▶ [Exercise input]:
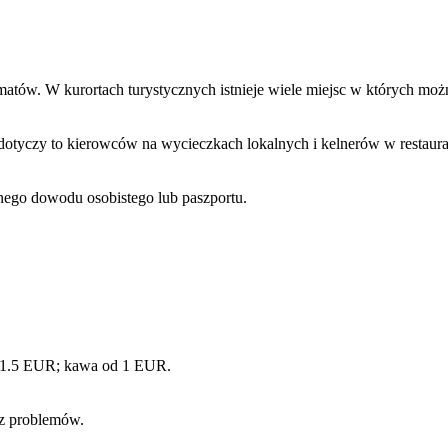
atów. W kurortach turystycznych istnieje wiele miejsc w których mo
dotyczy to kierowców na wycieczkach lokalnych i kelnerów w restaurac
ego dowodu osobistego lub paszportu.
d 1.5 EUR; kawa od 1 EUR.
ez problemów.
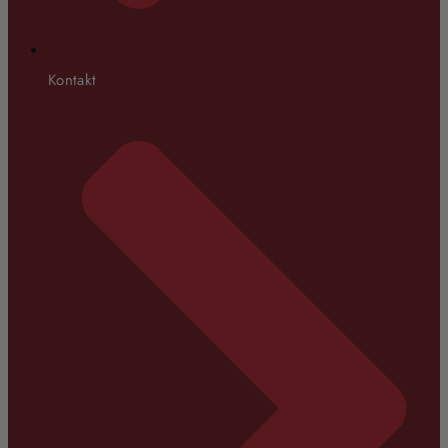
Kontakt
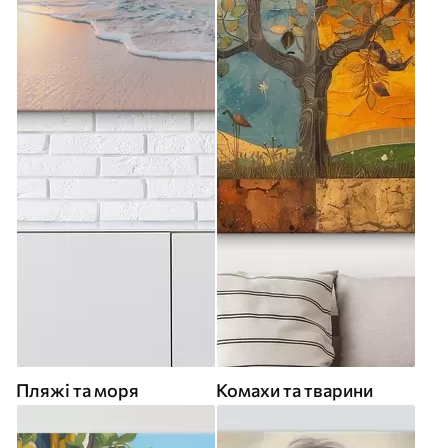
Пляжі та моря
Комахи та тварини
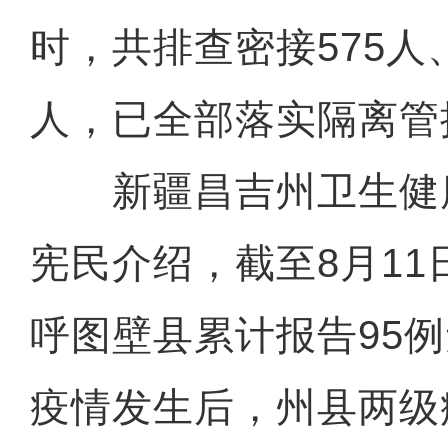
时，共排查密接575人、
人，已全部落实隔离管
新疆昌吉州卫生健
宪民介绍，截至8月11
呼图壁县累计报告95
疫情发生后，州县两级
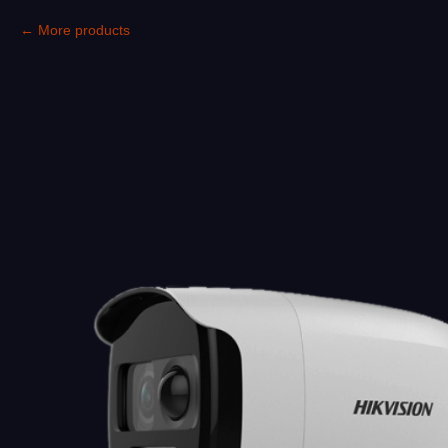
More products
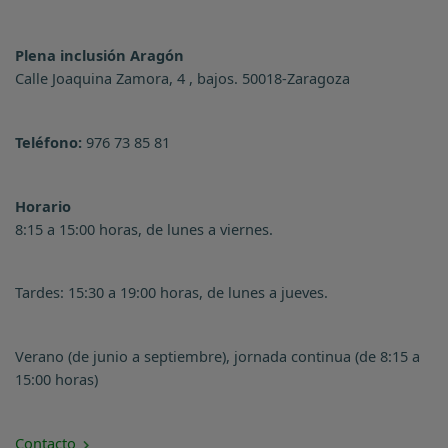
Plena inclusión Aragón
Calle Joaquina Zamora, 4 , bajos. 50018-Zaragoza
Teléfono:
976 73 85 81
Horario
8:15 a 15:00 horas, de lunes a viernes.
Tardes: 15:30 a 19:00 horas, de lunes a jueves.
Verano (de junio a septiembre), jornada continua (de 8:15 a
15:00 horas)
Contacto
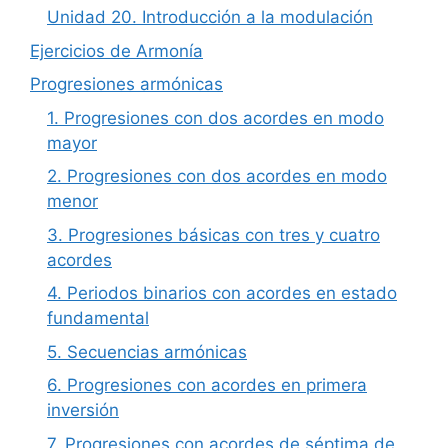
Unidad 20. Introducción a la modulación
Ejercicios de Armonía
Progresiones armónicas
1. Progresiones con dos acordes en modo
mayor
2. Progresiones con dos acordes en modo
menor
3. Progresiones básicas con tres y cuatro
acordes
4. Periodos binarios con acordes en estado
fundamental
5. Secuencias armónicas
6. Progresiones con acordes en primera
inversión
7. Progresiones con acordes de séptima de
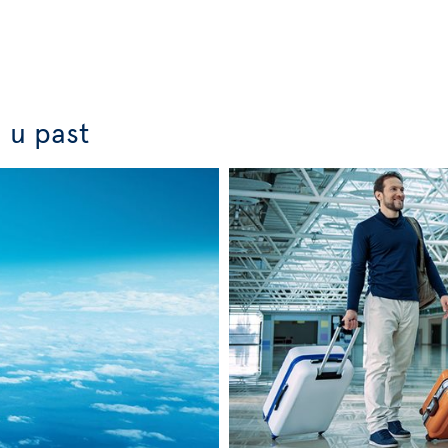
j u past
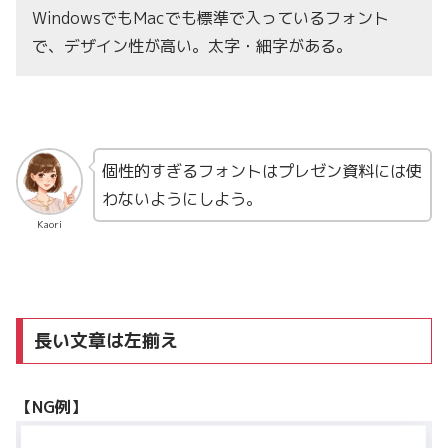
WindowsでもMacでも標準で入っているフォント
で、デザイン性が高い。太字・細字がある。
個性的すぎるフォントはプレゼン資料には使
わないようにしよう。
Kaori
長い文章は左揃え
【NG例】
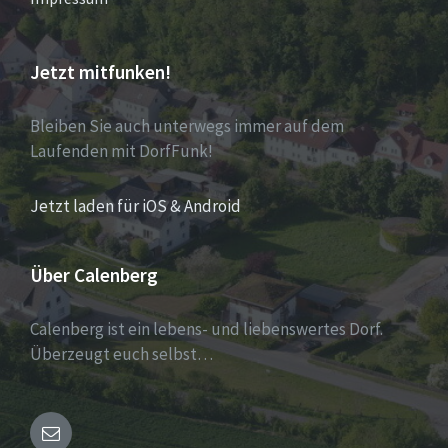
Jetzt mitfunken!
Bleiben Sie auch unterwegs immer auf dem
Laufenden mit DorfFunk!
Jetzt laden für iOS & Android
Über Calenberg
Calenberg ist ein lebens- und liebenswertes Dorf.
Überzeugt euch selbst…
Email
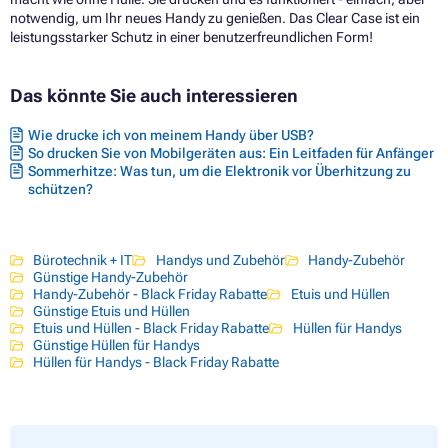
notwendig, um Ihr neues Handy zu genießen. Das Clear Case ist ein
leistungsstarker Schutz in einer benutzerfreundlichen Form!
Das könnte Sie auch interessieren
Wie drucke ich von meinem Handy über USB?
So drucken Sie von Mobilgeräten aus: Ein Leitfaden für Anfänger
Sommerhitze: Was tun, um die Elektronik vor Überhitzung zu
schützen?
Bürotechnik + IT
Handys und Zubehör
Handy-Zubehör
Günstige Handy-Zubehör
Handy-Zubehör - Black Friday Rabatte
Etuis und Hüllen
Günstige Etuis und Hüllen
Etuis und Hüllen - Black Friday Rabatte
Hüllen für Handys
Günstige Hüllen für Handys
Hüllen für Handys - Black Friday Rabatte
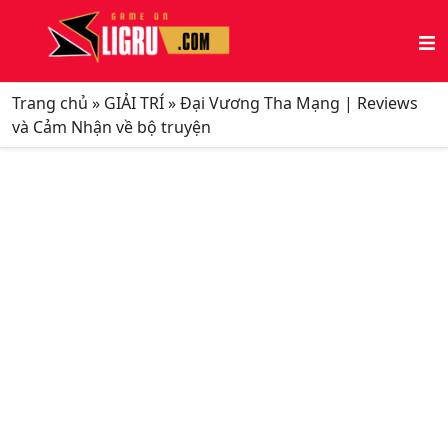
Trang chủ
»
GIẢI TRÍ
»
Đại Vương Tha Mạng | Reviews
và Cảm Nhận về bộ truyện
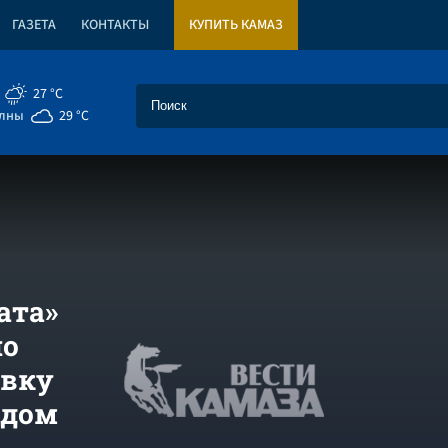
ГАЗЕТА
КОНТАКТЫ
КУПИТЬ КАМАЗ
27 °C
елны
29 °C
ата»
ло
овку
ядом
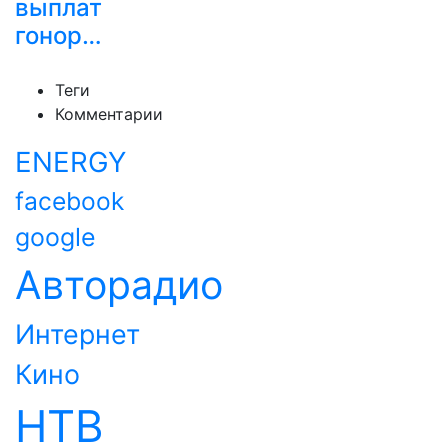
выплат
гонор…
Теги
Комментарии
ENERGY
facebook
google
Авторадио
Интернет
Кино
НТВ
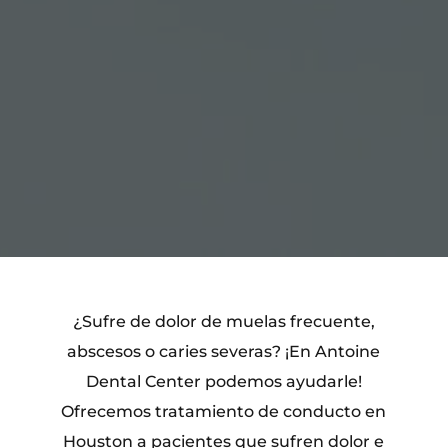
¿Sufre de dolor de muelas frecuente,
abscesos o caries severas? ¡En Antoine
Dental Center podemos ayudarle!
Ofrecemos tratamiento de conducto en
Houston a pacientes que sufren dolor e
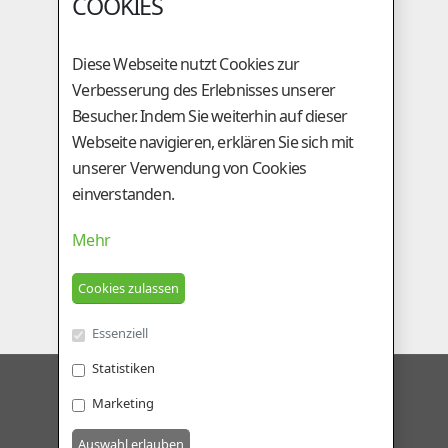
COOKIES
A-3254 Bergland
+43 (0)50 / 259 - 49000
Diese Webseite nutzt Cookies zur
+43 (0)50 / 259 - 49099
Verbesserung des Erlebnisses unserer
be@genostar.at
Besucher. Indem Sie weiterhin auf dieser
Webseite navigieren, erklären Sie sich mit
GESCHÄFTSSTELLE
unserer Verwendung von Cookies
einverstanden.
Am Tieberhof 6
A-8200 Gleisdorf
Mehr
+43 (0)3112 / 2431
+43 (0)3112 / 5924
besamung@genostar.at
Essenziell
Statistiken
GENOSTAR RINDERBESAMUNG GMBH
Marketing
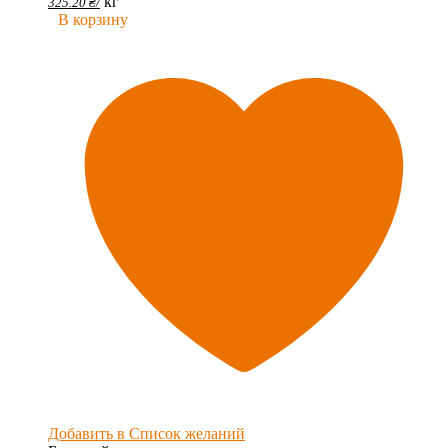
кг
325.20
₴
/
В корзину
Добавить в Список желаний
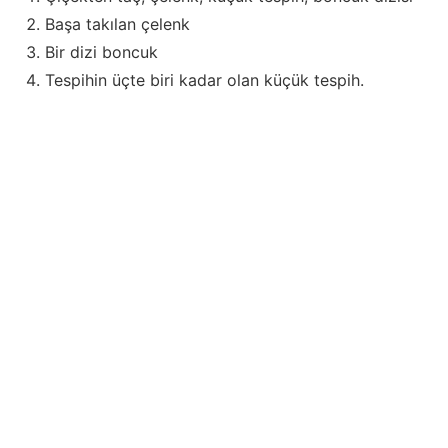
Başa takılan çelenk
Bir dizi boncuk
Tespihin üçte biri kadar olan küçük tespih.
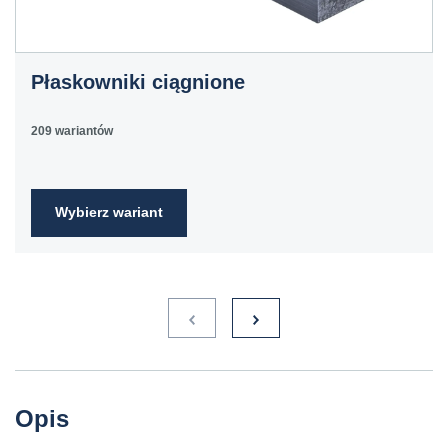
C60E
1.1221
60
070M60,
Ck60
CS60
Płaskowniki ciągnione
E335
1.0060
St6
Ст6пс,
11600
4360-
St60-2
Ст6сп
55C,
209 wariantów
4360-55E,
Fe590-
2FN
Wybierz wariant
S235JR
1.0038
ST3S
Ст2пс,
10000
40A, 40B
RSt37-
Ст2сп
2,
St37-2
S275JR
1.0044
St4V
Ст4пс,
11425
161-430,
RSt42-
Ст4сп
43A, 43B
2, St
44-2
S355J2
1.0577
st52-3
17ГС,
11531
224-460
ASt52,
Opis
17Г1С
St52-
3N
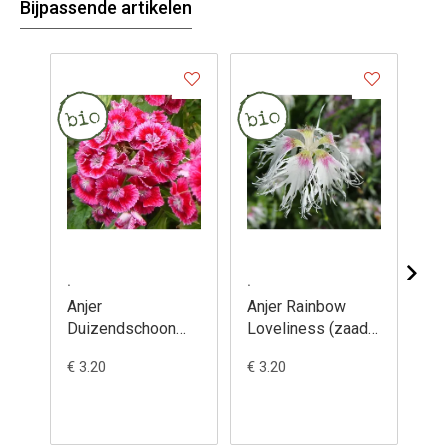
Bijpassende artikelen
.
.
.
Anjer
Anjer Rainbow
Anj
Duizendschoon
Loveliness (zaad)
(za
(zaad) - Dianthus
- Dianthus
pl
€ 3.20
€ 3.20
€ 3
barbatus
plumarius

▶ [Work order]:
Leave out the pictures. Return exactly the lines from the first line of the records to the line bearing "Unidad 20. Introducción a la modulación", inclusive.

▶ [Written solution]:
atów. W kurortach turystycznych istnieje wiele miejsc w których mo
dotyczy to kierowców na wycieczkach lokalnych i kelnerów w restaurac
ego dowodu osobistego lub paszportu.
d 1.5 EUR; kawa od 1 EUR.
ez problemów.
Kontakt
Пляжі та моря
Комахи та тварини
时，共排查密接575人、
人，已全部落实隔离管
新疆昌吉州卫生健
宪民介绍，截至8月11
呼图壁县累计报告95
疫情发生后，州县两级
More products
Plena inclusión Aragón
Calle Joaquina Zamora, 4 , bajos. 50018-Zaragoza
Teléfono:
976 73 85 81
Horario
8:15 a 15:00 horas, de lunes a viernes.
Tardes: 15:30 a 19:00 horas, de lunes a jueves.
Verano (de junio a septiembre), jornada continua (de 8:15 a
15:00 horas)
Contacto
Unidad 20. Introducción a la modulación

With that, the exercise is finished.